SSBO std430 layout rules

From the OPENGL PROGRAMMING GUIDE VERSION 4.5 WITH SPIR-V kindle edition. I have a Table H.2 std430 layout rules that states for:

"Three-component vectors (e.g., vec3) and Four-component vectors (e.g, vec4)

“Both the size and alignment are four times the size of the underlying scalar type. How ever, this is true only when the member is not a part of an array or nested structure.”

So far I am programming OpenGL with glfw and Python 3.8. So far I understand that an SSBO buffer will need to be created in the typical similar sense that a VBO or EBO type of buffer is created. I have a drawing system where I would like to put vec4’s into the SSBO from a GLM api array (I guess of GLM type float32’s). I have to admit that after reading the language from the std430 table describing how this should be done that I don’t reall understand it what the table means. What does that description actually mean in terms of loading a GLM array of vec4’s into the buffer (is there some type of packing to reconsider from just buffering a glm float32 array like I nornally do for a VBO with Python)?

An array of vec4 has the same layout as float[][4] in C: packed 32-bit floats with no padding. An array of vec3 has essentially the same layout (every fourth entry is unused). This is true for both std140 and std430. They differ in that std140 also pads float and vec2 to match a vec4 while std430 doesn’t.

In structures, vec3 and vec4 are aligned to 4-word (16-byte) boundaries, but std430 lets you pack a vec3 followed by a float or a pair of vec2s into a 16-byte block.

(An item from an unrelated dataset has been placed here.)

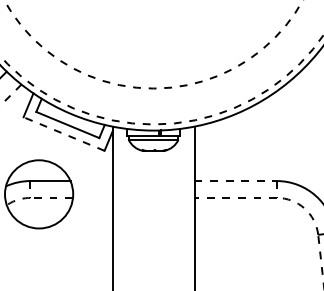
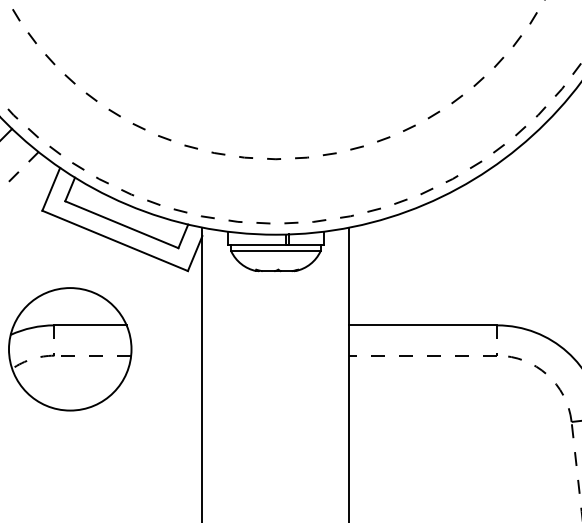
line: (64, 134) -> (115, 241), dashed -> solid
line: (236, 181) -> (424, 326), dashed -> solid

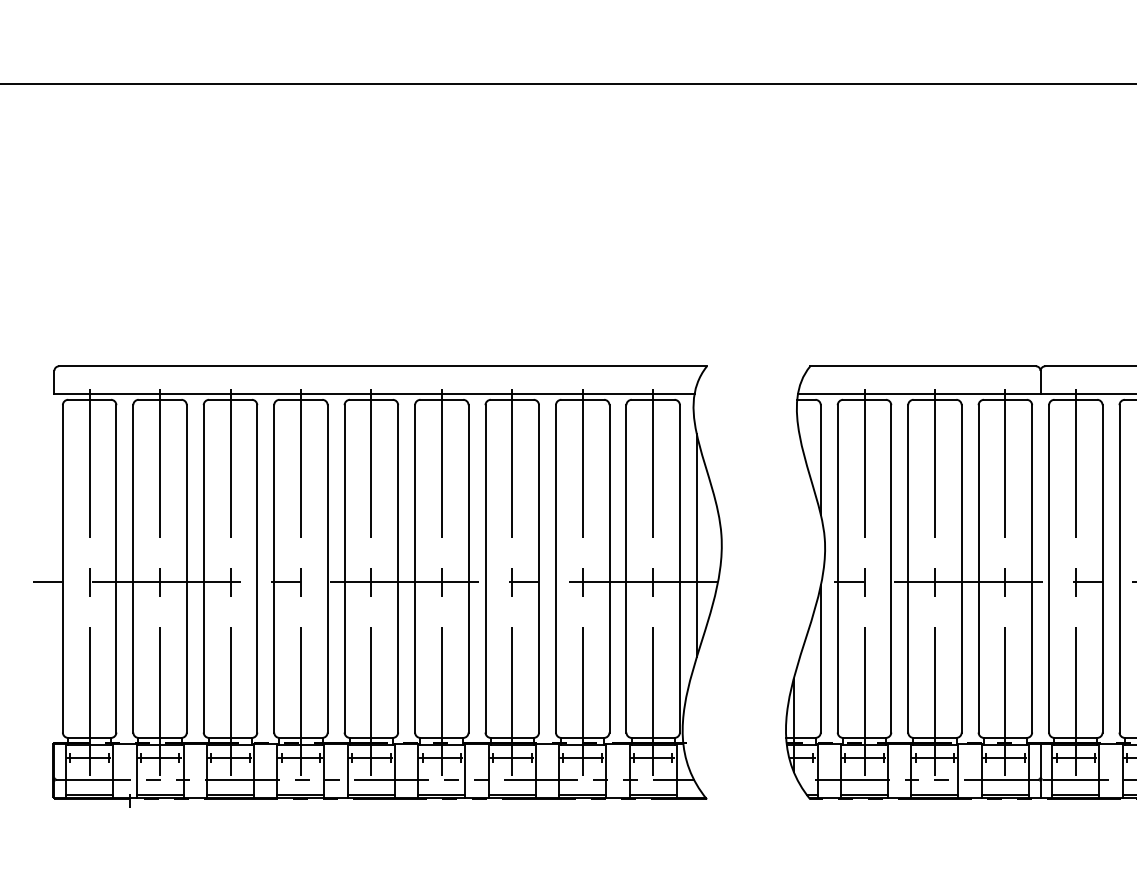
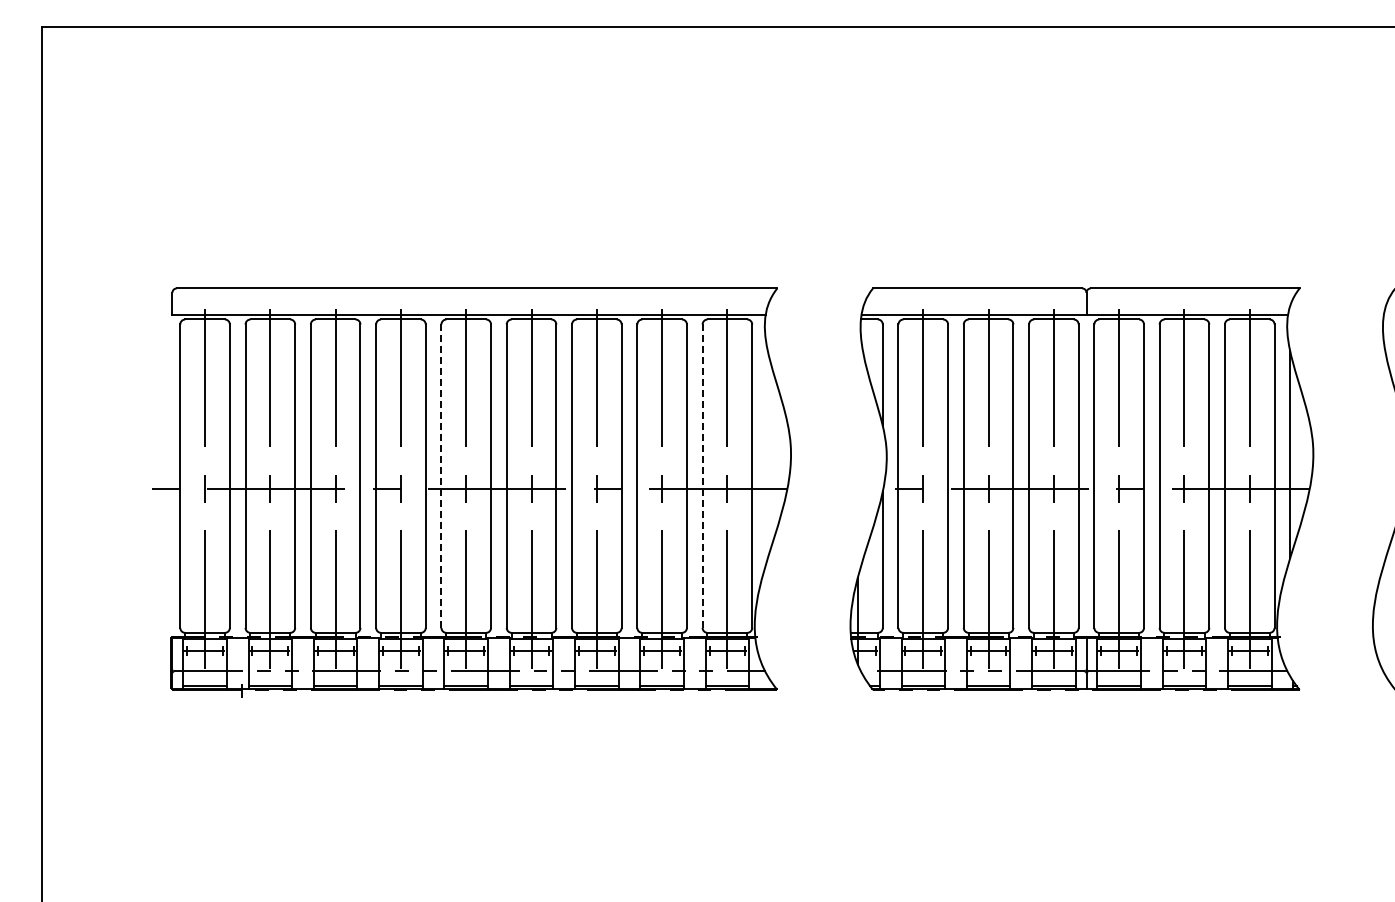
line: (696, 545) -> (767, 454), removed
line: (344, 569) -> (441, 476), solid -> dashed
line: (626, 569) -> (702, 476), solid -> dashed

Essentially, std140 was designed for hardware where a vec4 was the smallest addressable unit; anything else was just a vec4 with unused fields. std430 relaxes those restrictions, allowing objects to be aligned to 1-word, 2-word or 4-word boundaries (but this still means that vec3s can’t be packed; the fourth word must be padding or a single float field).

Related to std140

Have noticed that OpenGL GLSL support for std430 packing in Uniform Buffer Objects (UBOs) is finally available, for NVIDIA at least:

  • GL_NV_uniform_buffer_std430_layout

It’s definitely in NVIDIA’s recent drivers, but I haven’t seen this new extension show up in the OpenGL Registry yet.

FWIW, Vulkan GLSL has std430 support for UBOs since ~2015, but OpenGL GLSL been stuck with std140 for UBOs until recently.

Related:

Speaking of GL_NV_uniform_buffer_std430_layout.

Since driver release 22.7.1, AMD exposes the existing GL_EXT_scalar_block_layout extension in OpenGL GLSL which also allows using std430 on uniform blocks.
So both NVIDIA and AMD have a way to do it now!

Knowing GL_EXT_scalar_block_layout you might be tempted to try apply the even more useful scalar layout, however attempting to do so gives me the following compile error:

ERROR: 0:140: 'scalar' : only allowed when using GLSL for Vulkan

Here is a small thread regarding that. Sad that we STILL don’t have scalar in OpenGL.

Interesting! Didn’t know about that one:

Like the NVIDIA extension, it’s not on the registry yet:

Plenty of matches for this on the Vulkan side:

But oddly enough, no GL reports alleging GL_EXT_scalar_block_layout support:

Maybe you could upload one :slight_smile:

GL_EXT_scalar_block_layout is technically for Vulkan-GLSL only (requires GL_KHR_vulkan_glsl), so at least in it’s current state I don’t think it will ever be added to the OpenGL registry.

I have also noticed that GL_NV_uniform_buffer_std430_layout is not in the OpenGL registry despite being 7 months old, it should be there by now. Might actually be worth opening a ticket for this.

Yep, the AMD driver does not report (most?) extensions added in release 22.7.1.
It’s a bug.


Edit:
I opened a ticket about the missing extension spec in the NVIDIA forum.